#### Questions to answer:
1. Answer these questions from the book reviews, one answer per line:
(a) How many pages does the second reviewer say the book has?
(b) What game does the first reviewer say the book discusses in its introduction?
(c) How many stars did Donald Hsu give the book?
2. Quote the passage of the book reviews between "Although they discuss" and "concern for psychology.", inclusive.
3. Continue the book reviews from where they stop.

#### Source passage:

Although they discuss bubbles and speculation the general reader would finish the book with no idea that experimental economists have been replicating and studying these phenomena in the lab for over 20 years and have discovered many things about what contributes to them. This is part of the authors' pattern of setting up mainstream economics as a straw man with no concern for psychology.

A more fundamental flaw is that they never make a persuasive case that animal spirits are the core of the problem. Yes there are many historical anecdotes and stories - but there is no overall scheme or theory in this book. It's a mess of disconnected thoughts, stories, anecdotes etc..

On a final note, there is a degree of condescension to the general reader which is quite irritating. For example, in discussing poker in the introduction we are informed that players often try to deceive their opponents and this is called ... "bluffing." (!)

In summary, a book that was rushed to market.





2 out of 5 stars Can behavior psychology save us?   July 12, 2009
Donald Hsu (NYC, United States)
4 out of 7 found this review helpful

The book is a quick read, 170 pages. Akerlof, Nobel 2001 winner in economics, and Shiller (AS), Yale economist who predicted the real estate and stock crash, got good reviews. #392 on Amazon, is good for an economics book.

Shiller real estate index is a useful tool to compare prices. AS said that psychology, human behavior, animal spirits should play larger roles in economics modeling.

Yes, psychology, human behavior, and animal spirits, can be considered as part of the economic model. You can collect data from consumer survey and then do SPSS analysis to get the results.

CEO will tell you that their companies will hire or not, in the next six months. Sixty percent of the employees will tell you that their jobs are not secure. As a result, they would not spend too much money. These data are psychology/behavior patterns.

In the field of education, social science, finance, management and market research, animal spirits were included in SPSS data analysis, all the time.

#### Data shown:

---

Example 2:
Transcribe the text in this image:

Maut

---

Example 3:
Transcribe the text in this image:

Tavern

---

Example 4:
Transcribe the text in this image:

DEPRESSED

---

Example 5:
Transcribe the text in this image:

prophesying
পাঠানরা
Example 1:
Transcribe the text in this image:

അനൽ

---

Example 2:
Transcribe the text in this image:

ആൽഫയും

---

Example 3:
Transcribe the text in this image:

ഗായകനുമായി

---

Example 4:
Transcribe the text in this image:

#### Answers to the problems:
1.
(a) 170 pages
(b) Poker
(c) 2 out of 5 stars

2.
Although they discuss bubbles and speculation the general reader would finish the book with no idea that experimental economists have been replicating and studying these phenomena in the lab for over 20 years and have discovered many things about what contributes to them. This is part of the authors' pattern of setting up mainstream economics as a straw man with no concern for psychology.

3.
AS argue when the economy is down, G8 governments will need to intervene with stimulus and find ways to encourage lending--to restore the confidence.

This already happened with Chinese, Japanese, and European central banks. Obama gave $787 billion stimulus and US government bailed out GM, AIG, etc. How far will the government go?

I personally have problems that government controls 60% of GM. I do not think it is a good business model. Read Peter Schiff's book. He and I agreed that GM should solve its own problem.

Obama is asking Americans to bail out these bad companies and toxic assets with grand children money. Two trillion or more? Second or third stimulus?

However I do like the idea of Public Private Investment Program (PPIP) that these nine companies will raise $500 million each, to buy the toxic mortgages for 2009:

1. BlackRock Inc
2. TCW Group
3. AllianceBernstein, LP; Greenfield Partners, LLC
and Rialto Capital Management, LLC
4. Angelo, Gordon and Co, LP and GE Capital Real Estate
5. Invesco Ltd
6. Matathon Asset Management LP
7. Oaktree Capital Management LP
8. RLJ Western Asset Management LP
9. Wellington Management Co, LLP

Many books on Greenspan's irrational exuberance, consumer sentiments, emotional intelligence, were published in the past 10 years.

Can behavior economics restore the consumer confidence? No one knows.





5 out of 5 stars This is a "must read" book   July 5, 2009
Bouhari AROUNA (Manhattan, NY USA)
2 out of 2 found this review helpful

"Animal Spirit: How Human Psychology Drives the Economy, and Why It Matters for Global Capitalism" is a wonderful book that calls for a different approach of economy. The authors argue that the old economic paradigm (In a self-regulating free market people make rational decisions) doesn't consider the powerful psychological factor that J. M. Keynes called "animal spirits." The books itself offers few details about policy. However its does argue that government should give citizens a sens of confidence in the future through market regulation, which should ultimately get them to start spending and investing again.